According to StanChart, OPEC is unlikely to change its production plans despite pressure from the US President to increase output to lower oil prices. The current plan delays production ramp-up until April and extends unwinding until the end of next year to prevent market oversupply.
【Oil-Producing Countries Dynamics】
Petronas plans to boost Malaysia's oil and gas production to 2 million barrels of oil equivalent per day by 2027, focusing on key development projects and maintaining its commitment to Malaysia's economic growth. The company will also explore carbon capture and storage as a vital segment, particularly in the Kasawari project.
【Latest Oil Policies】
President Trump's proposed tariffs on Canadian imports could result in US reliance on Venezuelan crude. Canadian Foreign Minister Melanie Joly emphasized the importance of US-Canada energy collaboration to ensure long-term economic security and avoid reliance on less favorable countries.
【Industry News】
The refining industry is experiencing a downturn as margins ease from record highs achieved after the Russian invasion of Ukraine. Refining margins for US refiners have plunged to multi-year lows due to weak fuel demand and increased global supply, ending the supercycle of high profits and margins.
Orsted announced that Mads Nipper will step down as CEO, with Rasmus Errboe taking over due to challenges in the offshore wind industry arising from supply chain issues, interest rate hikes, and regulatory changes.

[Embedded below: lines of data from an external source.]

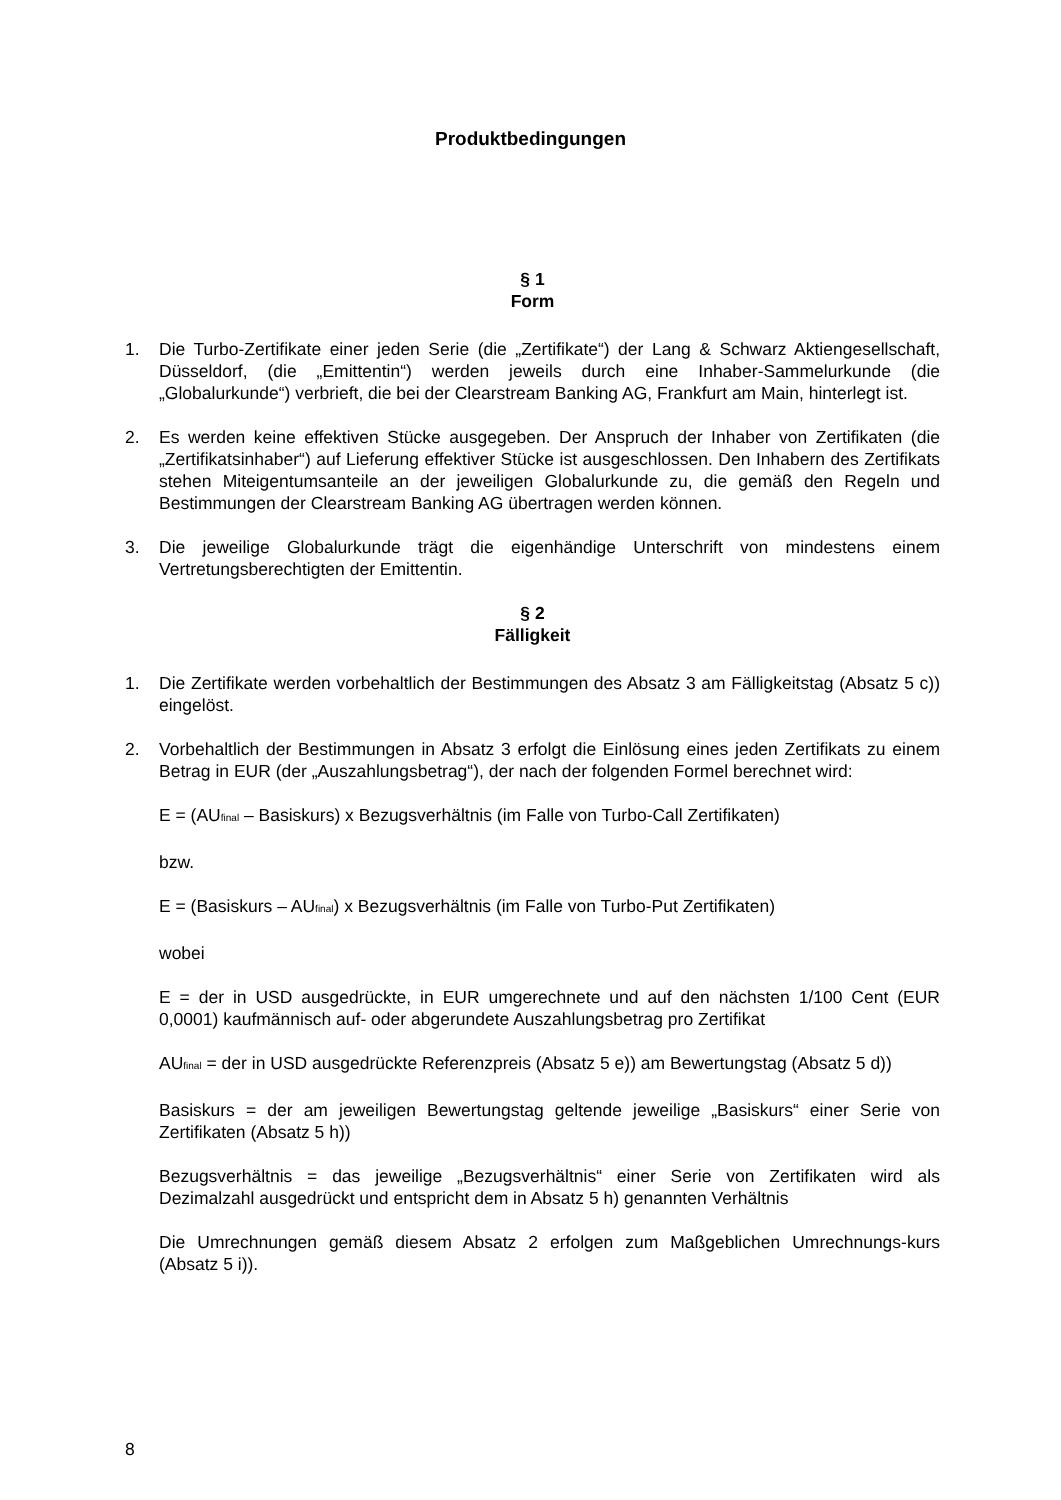Produktbedingungen
§ 1
Form
1. Die Turbo-Zertifikate einer jeden Serie (die „Zertifikate“) der Lang & Schwarz Aktiengesellschaft, Düsseldorf, (die „Emittentin“) werden jeweils durch eine Inhaber-Sammelurkunde (die „Globalurkunde“) verbrieft, die bei der Clearstream Banking AG, Frankfurt am Main, hinterlegt ist.
2. Es werden keine effektiven Stücke ausgegeben. Der Anspruch der Inhaber von Zertifikaten (die „Zertifikatsinhaber“) auf Lieferung effektiver Stücke ist ausgeschlossen. Den Inhabern des Zertifikats stehen Miteigentumsanteile an der jeweiligen Globalurkunde zu, die gemäß den Regeln und Bestimmungen der Clearstream Banking AG übertragen werden können.
3. Die jeweilige Globalurkunde trägt die eigenhändige Unterschrift von mindestens einem Vertretungsberechtigten der Emittentin.
§ 2
Fälligkeit
1. Die Zertifikate werden vorbehaltlich der Bestimmungen des Absatz 3 am Fälligkeitstag (Absatz 5 c)) eingelöst.
2. Vorbehaltlich der Bestimmungen in Absatz 3 erfolgt die Einlösung eines jeden Zertifikats zu einem Betrag in EUR (der „Auszahlungsbetrag“), der nach der folgenden Formel berechnet wird:
E = (AU<sub>final</sub> – Basiskurs) x Bezugsverhältnis (im Falle von Turbo-Call Zertifikaten)
bzw.
E = (Basiskurs – AU<sub>final</sub>) x Bezugsverhältnis (im Falle von Turbo-Put Zertifikaten)
wobei
E = der in USD ausgedrückte, in EUR umgerechnete und auf den nächsten 1/100 Cent (EUR 0,0001) kaufmännisch auf- oder abgerundete Auszahlungsbetrag pro Zertifikat
AU<sub>final</sub> = der in USD ausgedrückte Referenzpreis (Absatz 5 e)) am Bewertungstag (Absatz 5 d))
Basiskurs = der am jeweiligen Bewertungstag geltende jeweilige „Basiskurs“ einer Serie von Zertifikaten (Absatz 5 h))
Bezugsverhältnis = das jeweilige „Bezugsverhältnis“ einer Serie von Zertifikaten wird als Dezimalzahl ausgedrückt und entspricht dem in Absatz 5 h) genannten Verhältnis
Die Umrechnungen gemäß diesem Absatz 2 erfolgen zum Maßgeblichen Umrechnungs-kurs (Absatz 5 i)).
8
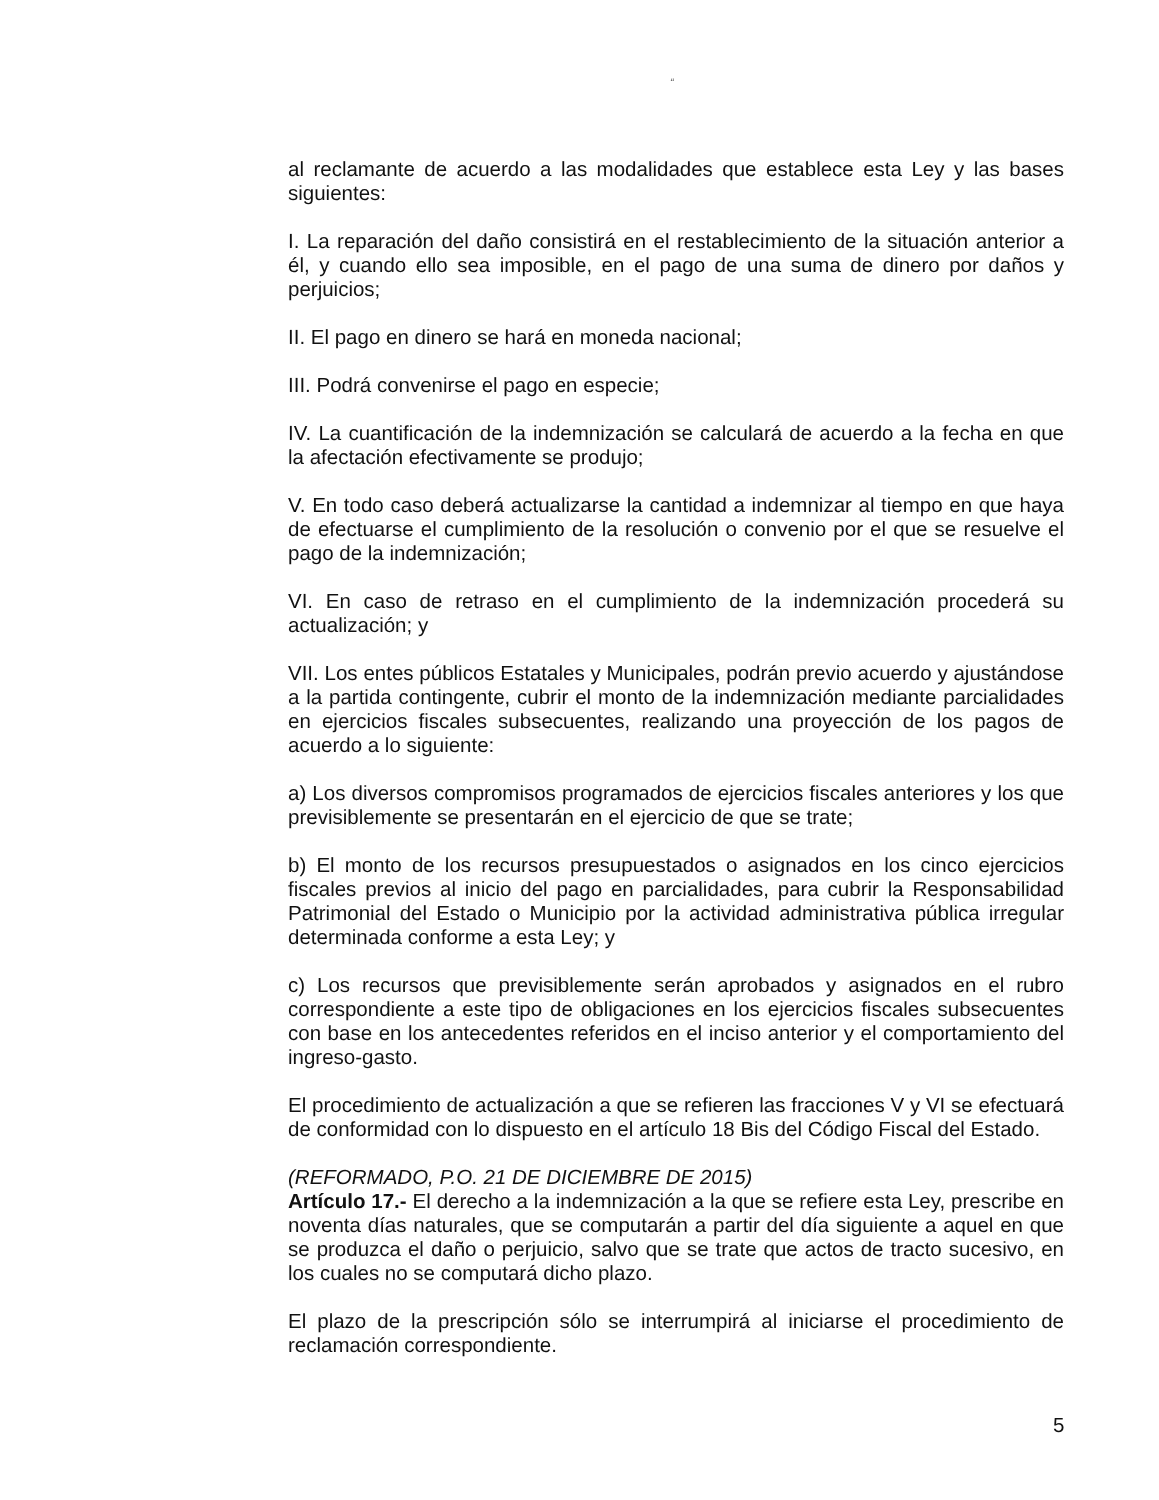“
al reclamante de acuerdo a las modalidades que establece esta Ley y las bases siguientes:
I. La reparación del daño consistirá en el restablecimiento de la situación anterior a él, y cuando ello sea imposible, en el pago de una suma de dinero por daños y perjuicios;
II. El pago en dinero se hará en moneda nacional;
III. Podrá convenirse el pago en especie;
IV. La cuantificación de la indemnización se calculará de acuerdo a la fecha en que la afectación efectivamente se produjo;
V. En todo caso deberá actualizarse la cantidad a indemnizar al tiempo en que haya de efectuarse el cumplimiento de la resolución o convenio por el que se resuelve el pago de la indemnización;
VI. En caso de retraso en el cumplimiento de la indemnización procederá su actualización; y
VII. Los entes públicos Estatales y Municipales, podrán previo acuerdo y ajustándose a la partida contingente, cubrir el monto de la indemnización mediante parcialidades en ejercicios fiscales subsecuentes, realizando una proyección de los pagos de acuerdo a lo siguiente:
a) Los diversos compromisos programados de ejercicios fiscales anteriores y los que previsiblemente se presentarán en el ejercicio de que se trate;
b) El monto de los recursos presupuestados o asignados en los cinco ejercicios fiscales previos al inicio del pago en parcialidades, para cubrir la Responsabilidad Patrimonial del Estado o Municipio por la actividad administrativa pública irregular determinada conforme a esta Ley; y
c) Los recursos que previsiblemente serán aprobados y asignados en el rubro correspondiente a este tipo de obligaciones en los ejercicios fiscales subsecuentes con base en los antecedentes referidos en el inciso anterior y el comportamiento del ingreso-gasto.
El procedimiento de actualización a que se refieren las fracciones V y VI se efectuará de conformidad con lo dispuesto en el artículo 18 Bis del Código Fiscal del Estado.
(REFORMADO, P.O. 21 DE DICIEMBRE DE 2015)
Artículo 17.- El derecho a la indemnización a la que se refiere esta Ley, prescribe en noventa días naturales, que se computarán a partir del día siguiente a aquel en que se produzca el daño o perjuicio, salvo que se trate que actos de tracto sucesivo, en los cuales no se computará dicho plazo.
El plazo de la prescripción sólo se interrumpirá al iniciarse el procedimiento de reclamación correspondiente.
5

The company aims to navigate these difficulties under Errboe's leadership.
【Company News】
Phillips 66 reported a smaller-than-expected loss for Q4 2024, attributed to profits from its renewable fuels division. Despite declining refining margins, the company plans to prioritize shareholder returns by allocating over 50% of operating cash flow to shareholders through 2027.

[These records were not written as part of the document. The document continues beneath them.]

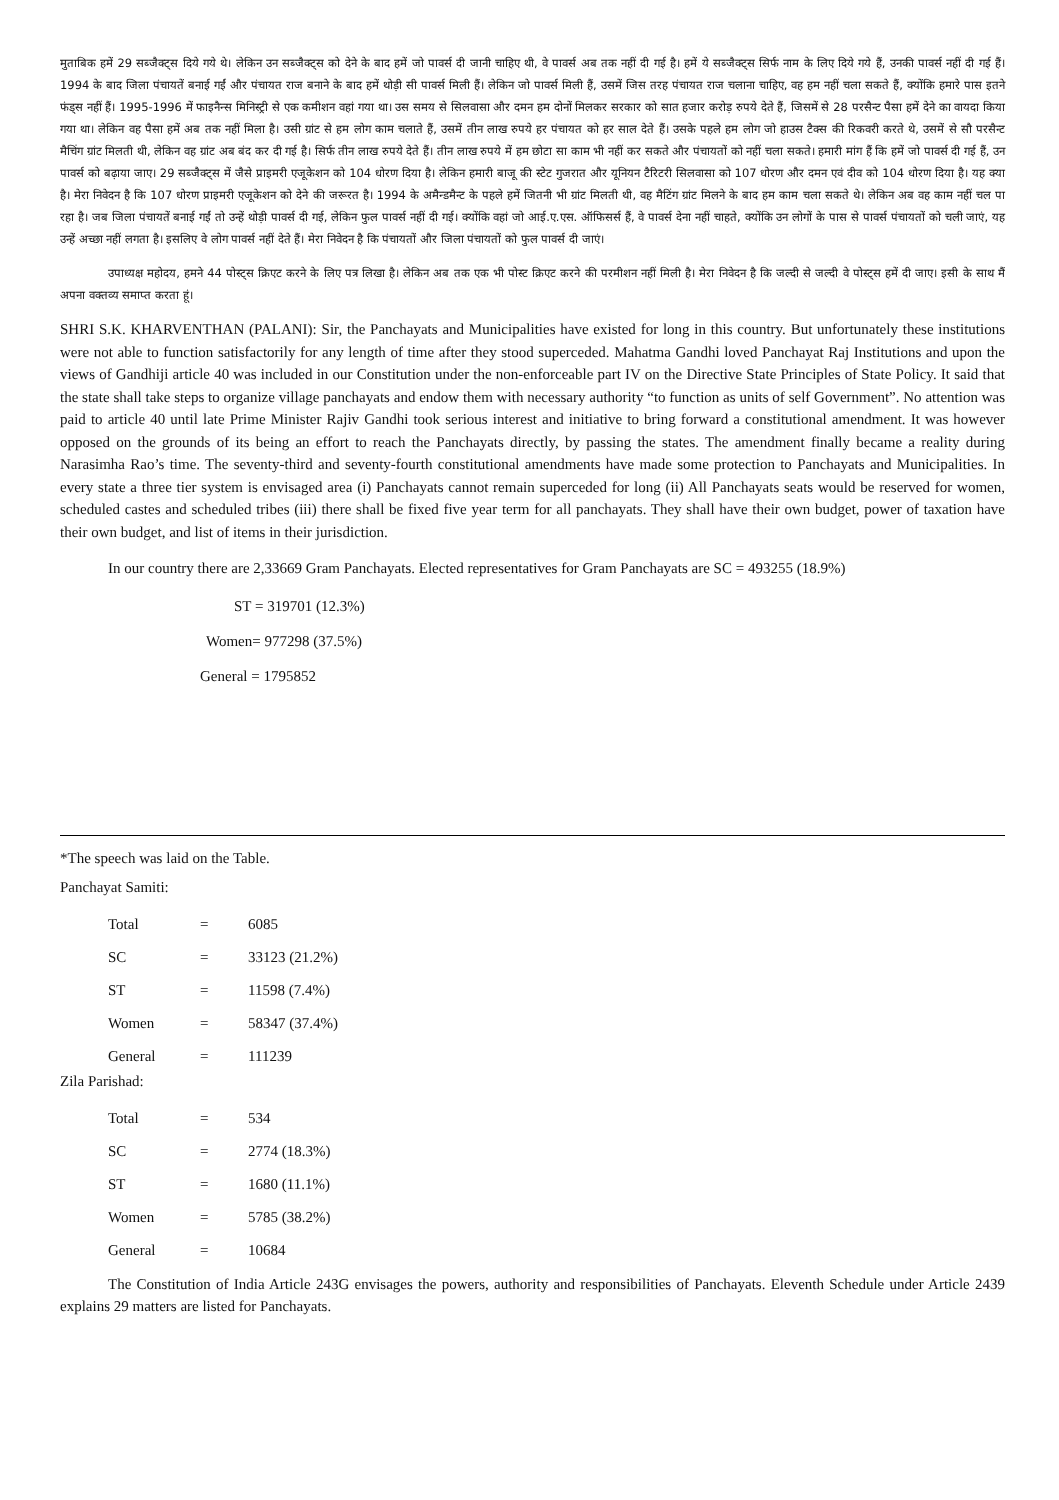मुताबिक हमें 29 सब्जैक्ट्स दिये गये थे। लेकिन उन सब्जैक्ट्स को देने के बाद हमें जो पावर्स दी जानी चाहिए थी, वे पावर्स अब तक नहीं दी गई है। हमें ये सब्जैक्ट्स सिर्फ नाम के लिए दिये गये हैं, उनकी पावर्स नहीं दी गई हैं। 1994 के बाद जिला पंचायतें बनाई गईं और पंचायत राज बनाने के बाद हमें थोड़ी सी पावर्स मिली हैं। लेकिन जो पावर्स मिली हैं, उसमें जिस तरह पंचायत राज चलाना चाहिए, वह हम नहीं चला सकते हैं, क्योंकि हमारे पास इतने फंड्स नहीं हैं। 1995-1996 में फाइनैन्स मिनिस्ट्री से एक कमीशन वहां गया था। उस समय से सिलवासा और दमन हम दोनों मिलकर सरकार को सात हजार करोड़ रुपये देते हैं, जिसमें से 28 परसैन्ट पैसा हमें देने का वायदा किया गया था। लेकिन वह पैसा हमें अब तक नहीं मिला है। उसी ग्रांट से हम लोग काम चलाते हैं, उसमें तीन लाख रुपये हर पंचायत को हर साल देते हैं। उसके पहले हम लोग जो हाउस टैक्स की रिकवरी करते थे, उसमें से सौ परसैन्ट मैचिंग ग्रांट मिलती थी, लेकिन वह ग्रांट अब बंद कर दी गई है। सिर्फ तीन लाख रुपये देते हैं। तीन लाख रुपये में हम छोटा सा काम भी नहीं कर सकते और पंचायतों को नहीं चला सकते। हमारी मांग हैं कि हमें जो पावर्स दी गई हैं, उन पावर्स को बढ़ाया जाए। 29 सब्जैक्ट्स में जैसे प्राइमरी एजूकेशन को 104 धोरण दिया है। लेकिन हमारी बाजू की स्टेट गुजरात और यूनियन टैरिटरी सिलवासा को 107 धोरण और दमन एवं दीव को 104 धोरण दिया है। यह क्या है। मेरा निवेदन है कि 107 धोरण प्राइमरी एजूकेशन को देने की जरूरत है। 1994 के अमैन्डमैन्ट के पहले हमें जितनी भी ग्रांट मिलती थी, वह मैटिंग ग्रांट मिलने के बाद हम काम चला सकते थे। लेकिन अब वह काम नहीं चल पा रहा है। जब जिला पंचायतें बनाई गईं तो उन्हें थोड़ी पावर्स दी गई, लेकिन फुल पावर्स नहीं दी गई। क्योंकि वहां जो आई.ए.एस. ऑफिसर्स हैं, वे पावर्स देना नहीं चाहते, क्योंकि उन लोगों के पास से पावर्स पंचायतों को चली जाएं, यह उन्हें अच्छा नहीं लगता है। इसलिए वे लोग पावर्स नहीं देते हैं। मेरा निवेदन है कि पंचायतों और जिला पंचायतों को फुल पावर्स दी जाएं।
उपाध्यक्ष महोदय, हमने 44 पोस्ट्स क्रिएट करने के लिए पत्र लिखा है। लेकिन अब तक एक भी पोस्ट क्रिएट करने की परमीशन नहीं मिली है। मेरा निवेदन है कि जल्दी से जल्दी वे पोस्ट्स हमें दी जाए। इसी के साथ मैं अपना वक्तव्य समाप्त करता हूं।
SHRI S.K. KHARVENTHAN (PALANI): Sir, the Panchayats and Municipalities have existed for long in this country. But unfortunately these institutions were not able to function satisfactorily for any length of time after they stood superceded. Mahatma Gandhi loved Panchayat Raj Institutions and upon the views of Gandhiji article 40 was included in our Constitution under the non-enforceable part IV on the Directive State Principles of State Policy. It said that the state shall take steps to organize village panchayats and endow them with necessary authority “to function as units of self Government”. No attention was paid to article 40 until late Prime Minister Rajiv Gandhi took serious interest and initiative to bring forward a constitutional amendment. It was however opposed on the grounds of its being an effort to reach the Panchayats directly, by passing the states. The amendment finally became a reality during Narasimha Rao’s time. The seventy-third and seventy-fourth constitutional amendments have made some protection to Panchayats and Municipalities. In every state a three tier system is envisaged area (i) Panchayats cannot remain superceded for long (ii) All Panchayats seats would be reserved for women, scheduled castes and scheduled tribes (iii) there shall be fixed five year term for all panchayats. They shall have their own budget, power of taxation have their own budget, and list of items in their jurisdiction.
In our country there are 2,33669 Gram Panchayats. Elected representatives for Gram Panchayats are SC = 493255 (18.9%)
ST = 319701 (12.3%)
Women= 977298 (37.5%)
General = 1795852
*The speech was laid on the Table.
Panchayat Samiti:
| Total | = | 6085 |
| SC | = | 33123 (21.2%) |
| ST | = | 11598 (7.4%) |
| Women | = | 58347 (37.4%) |
| General | = | 111239 |
Zila Parishad:
| Total | = | 534 |
| SC | = | 2774 (18.3%) |
| ST | = | 1680 (11.1%) |
| Women | = | 5785 (38.2%) |
| General | = | 10684 |
The Constitution of India Article 243G envisages the powers, authority and responsibilities of Panchayats. Eleventh Schedule under Article 2439 explains 29 matters are listed for Panchayats.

Chevron reported lower-than-expected Q4 earnings due to weak refining margins and higher operating expenses. Although upstream earnings increased, the downstream division saw its first loss in four years, with continued weakness predicted by CEO Mike Wirth.
ExxonMobil achieved consensus-beating Q4 earnings driven by record production in the Permian and Guyana, despite lower commodity prices and refining margins. The company maintained strong cash flow, making 2024 its third-best year in a decade, and distributed significant payouts to shareholders.